Vaatbundels vervoeren het water met opgeloste stoffen van de wortels naar de bladeren. In de bladeren vertakken de vaatbundels zich in nerven. Zo word het water naar alle delen van de bladeren vervoerd.

Voor fotosynthese is er energie nodig, die energie komt van de (zon)licht. Voor fotosynthese is ook een geschrikte tempratuur nodig. Met koud weer is er geen fotosynthese. Bij fotosynthese ontstaat:
 Glucose word door de plant gebruikt als brandstof en als grondstof om allerlei stoffen te maken.
 Het grootste deel van zuurstof word via de huidmondjes afgegeven aan de lucht.

Stevigheid door water:
De opperhuid en het weefsel met bladgroenkorrels krijgen stevigheid door het vocht in de vacuole (het water helemaal binnen in een cellen). Het vocht in de vacuole drukt tegen de celmembraan tegen de celwand. De celwand kan niet uitrekken en duwt terug. Hoe meer vocht in de vacuole hoe groter de druk word. De stevigheid is dus afhankelijk van de hoeveel water in de plant/vacuole. hoe er minder water in de vacuole zit hoe minder de druk is. Dus ook hoe slap die gaat hangen. Als je weer water geeft knap die langzaam weer op.


De werking van de huidmondjes:
De huidmondjes kunnen open en dicht.
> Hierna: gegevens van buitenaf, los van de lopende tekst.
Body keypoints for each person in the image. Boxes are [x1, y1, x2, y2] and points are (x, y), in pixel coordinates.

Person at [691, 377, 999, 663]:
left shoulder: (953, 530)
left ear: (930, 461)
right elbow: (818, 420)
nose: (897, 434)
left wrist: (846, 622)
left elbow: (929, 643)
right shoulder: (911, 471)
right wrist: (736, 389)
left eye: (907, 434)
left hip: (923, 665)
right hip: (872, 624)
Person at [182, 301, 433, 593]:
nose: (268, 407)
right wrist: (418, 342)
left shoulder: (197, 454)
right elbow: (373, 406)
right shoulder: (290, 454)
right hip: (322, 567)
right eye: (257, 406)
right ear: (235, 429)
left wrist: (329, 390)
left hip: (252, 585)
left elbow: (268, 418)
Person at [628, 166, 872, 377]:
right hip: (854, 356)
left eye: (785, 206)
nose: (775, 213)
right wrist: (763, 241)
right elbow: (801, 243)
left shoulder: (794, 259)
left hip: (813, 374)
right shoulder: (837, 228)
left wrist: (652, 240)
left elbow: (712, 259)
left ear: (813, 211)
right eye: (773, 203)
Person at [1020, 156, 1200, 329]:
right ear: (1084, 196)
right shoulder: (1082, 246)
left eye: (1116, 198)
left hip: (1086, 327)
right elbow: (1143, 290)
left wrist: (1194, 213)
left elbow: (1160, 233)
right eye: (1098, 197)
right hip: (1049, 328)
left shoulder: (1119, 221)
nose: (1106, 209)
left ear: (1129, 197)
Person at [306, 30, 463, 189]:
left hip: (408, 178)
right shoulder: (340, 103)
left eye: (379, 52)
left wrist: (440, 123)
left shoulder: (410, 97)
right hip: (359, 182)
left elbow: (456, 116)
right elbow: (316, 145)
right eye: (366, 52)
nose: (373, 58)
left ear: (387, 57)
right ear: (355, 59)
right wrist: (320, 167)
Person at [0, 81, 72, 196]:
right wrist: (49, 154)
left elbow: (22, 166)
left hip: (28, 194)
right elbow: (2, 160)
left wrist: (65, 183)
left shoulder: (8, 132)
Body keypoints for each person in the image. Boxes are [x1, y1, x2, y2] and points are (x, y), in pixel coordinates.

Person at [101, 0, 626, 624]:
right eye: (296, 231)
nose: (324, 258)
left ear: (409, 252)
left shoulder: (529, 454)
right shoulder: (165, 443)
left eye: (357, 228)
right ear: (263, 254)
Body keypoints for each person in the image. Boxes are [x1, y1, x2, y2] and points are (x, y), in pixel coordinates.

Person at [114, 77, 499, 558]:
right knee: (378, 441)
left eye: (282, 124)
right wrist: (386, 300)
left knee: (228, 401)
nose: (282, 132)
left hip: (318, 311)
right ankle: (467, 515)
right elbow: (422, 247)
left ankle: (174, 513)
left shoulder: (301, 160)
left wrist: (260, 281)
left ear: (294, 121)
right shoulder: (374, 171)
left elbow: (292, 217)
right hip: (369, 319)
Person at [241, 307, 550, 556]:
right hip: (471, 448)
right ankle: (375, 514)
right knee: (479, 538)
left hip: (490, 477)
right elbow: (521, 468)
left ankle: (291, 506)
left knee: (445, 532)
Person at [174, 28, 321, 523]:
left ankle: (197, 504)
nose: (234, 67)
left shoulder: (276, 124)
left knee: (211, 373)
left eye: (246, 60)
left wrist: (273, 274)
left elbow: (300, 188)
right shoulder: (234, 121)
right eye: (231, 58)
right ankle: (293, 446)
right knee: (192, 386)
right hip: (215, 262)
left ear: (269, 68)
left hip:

Als de huidmondjes open zijn dan blijft die alleen maar water verliezen. S’ nachts zijn vrijwel alle mondjes dicht. Bij droge omstandigheden kan je huidmondjes ook over dag dicht. Als ze dicht zijn kan die geen koolstofdioxide opnemen uit de lucht. Er vind dan ook geen fotosynthese plaats.

Een huidmondje bestaat uit thee sluitcellen. Huidmondjes gaan als volgt open en dicht:
 Het huidmondje gaat open: de sluitcelen nemen water op. De vacuole van de sluitcellen worden daardoor groter. De stevigheid van de sluitcellen neemt hierdoor toe en de cellen veranderen van vorm. De opening tussen de sluitcellen worden groter.
 Het huidmondje sluit: de sluitcellen verliezen water. De vacuole van de sluitcellen worden hierdoor kleiner. De stevigheid van de cel neemt af en de cellen veranderen van vorm. De opening tussen de sluitcellen gaan dicht.


8.2 stengels en wortels:
Transport door vater:
Stengels hebben cellen met bladgroenkorrel en een opperhuid met huidmondjes en een waslaagje. In de cellen met bladgroenkorrel kan fotosynthese plaatsvinden. De andere functies van stengels zijn:
 Stevigheid geven aan de plant
 Bladeren en bloemen dragen
 Stoffen transporteren
 Reservestoffen opslaan

Stengels vervoeren water en opgeloste stoffen van de wortels naar de bladeren en omgekeerd. Dit transport in de stengels vindt vooral plaats via de vaatbundels. Vaatbundels bestaan uit vaten: lange, dunne buisjes die van de wortels tot aan de bladeren lopen. In een vaatbundel liggen twee typen vaten:
 Houtvaten vervoeren water en mineralen van de wortel via de stengels naar de (bloem)bladeren en knoppen.
 Bastvaten vervoeren water en energierijke stoffen, vooral suiker, van de bladeren naar alle delen van de plant.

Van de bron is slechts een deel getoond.